MI – Neste momento não pratica nenhuma actividade desportiva?

JJ – Nada porque fui operado num dos pés, cortaram-me dois dedos e não tenho muito equilíbrio. Mas continuo a ser um adepto do desporto.

MI – Aliás continua a ir frequentemente ao estádio Adérito Sena.

JJ – Sim vou porque fui alvo de uma homenagem pela associação de futebol de S. Vicente e deram-me um cartão de entrada livre vitalício. Aproveito para agradecer esse gesto e também a todos aqueles que foram assistir ao jogo de homenagem.

“Reforço” do Mindelense

MI – Como se sente ao ver o pessoal hoje a jogar na relva, coisa que não havia no teu tempo?
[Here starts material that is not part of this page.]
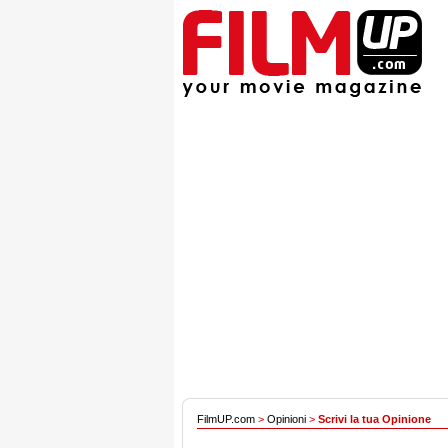
FilmUP.com
>
Opinioni
>
Scrivi la tua Opinione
JJ – Jogar na relva é uma maravilha. Quando fui com o Mindelense para Angola…

MI – … Como assim?????

JJ – … não queria abordar este assunto, mas pronto. Acompanhei o Mindelense num torneio realizado em Angola.

MI – Mas, explica-me, como foi parar ao Mindelense e vestir a camisola vermelha?

JJ – Acontece que o Mindelense ia fazer essa digressão e precisava reforçar o plantel. Por isso, o treinador Tchida convidou o Armandim, Calú Pitão, eu e o Ducha para integrarmos a equipa. Eu fui mais com o intuito de defender a imagem de Cabo Verde. O Ducha jogava na altura pelo Castilho e foi para o Mindelense quando regressamos. Fomos também para São Tomé, jogamos duas partidas, ganhamos uma e perdemos a outra.

MI – Está explicado. Qual a importância que atribui ao futebol na tua vida?

JJ – Se não fosse o futebol eu não seria conhecido. Se hoje tenho tantos amigos é graças ao futebol.